**** Records shown

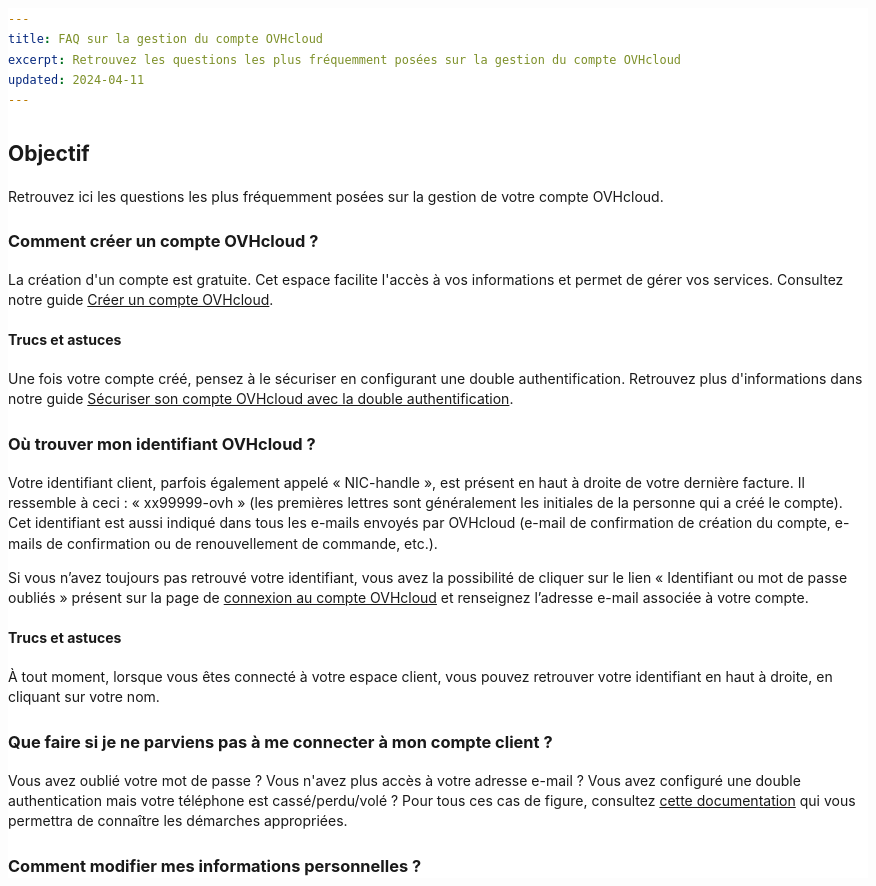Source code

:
 ```yaml
---
title: FAQ sur la gestion du compte OVHcloud
excerpt: Retrouvez les questions les plus fréquemment posées sur la gestion du compte OVHcloud
updated: 2024-04-11
---
```


## Objectif

Retrouvez ici les questions les plus fréquemment posées sur la gestion de votre compte OVHcloud.

### Comment créer un compte OVHcloud ?

La création d'un compte est gratuite. Cet espace facilite l'accès à vos informations et permet de gérer vos services. Consultez notre guide [Créer un compte OVHcloud](pages/account_and_service_management/account_information/ovhcloud-account-creation).

#### Trucs et astuces

Une fois votre compte créé, pensez à le sécuriser en configurant une double authentification. Retrouvez plus d'informations dans notre guide [Sécuriser son compte OVHcloud avec la double authentification](/pages/account_and_service_management/account_information/secure-ovhcloud-account-with-2fa).

### Où trouver mon identifiant OVHcloud ?

Votre identifiant client, parfois également appelé « NIC-handle », est présent en haut à droite de votre dernière facture. Il ressemble à ceci : « xx99999-ovh » (les premières lettres sont généralement les initiales de la personne qui a créé le compte). Cet identifiant est aussi indiqué dans tous les e-mails envoyés par OVHcloud (e-mail de confirmation de création du compte, e-mails de confirmation ou de renouvellement de commande, etc.).

Si vous n’avez toujours pas retrouvé votre identifiant, vous avez la possibilité de cliquer sur le lien « Identifiant ou mot de passe oubliés » présent sur la page de [connexion au compte OVHcloud](https://www.ovh.com/auth/?action=gotomanager&from=https://www.ovh.com/fr/&ovhSubsidiary=fr) et renseignez l’adresse e-mail associée à votre compte.

#### Trucs et astuces

À tout moment, lorsque vous êtes connecté à votre espace client, vous pouvez retrouver votre identifiant en haut à droite, en cliquant sur votre nom.

### Que faire si je ne parviens pas à me connecter à mon compte client ?

Vous avez oublié votre mot de passe ? Vous n'avez plus accès à votre adresse e-mail ? Vous avez configuré une double authentication mais votre téléphone est cassé/perdu/volé ?
Pour tous ces cas de figure, consultez [cette documentation](/pages/account_and_service_management/account_information/ovhcloud-account-login#login-failure) qui vous permettra de connaître les démarches appropriées.

### Comment modifier mes informations personnelles ?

********

- _Task description_: Each line from the one containing "Pour tous ces" to the end of the records should be echoed exactly, and no other line.

- _Exercise solution_:
Pour tous ces cas de figure, consultez [cette documentation](/pages/account_and_service_management/account_information/ovhcloud-account-login#login-failure) qui vous permettra de connaître les démarches appropriées.

### Comment modifier mes informations personnelles ?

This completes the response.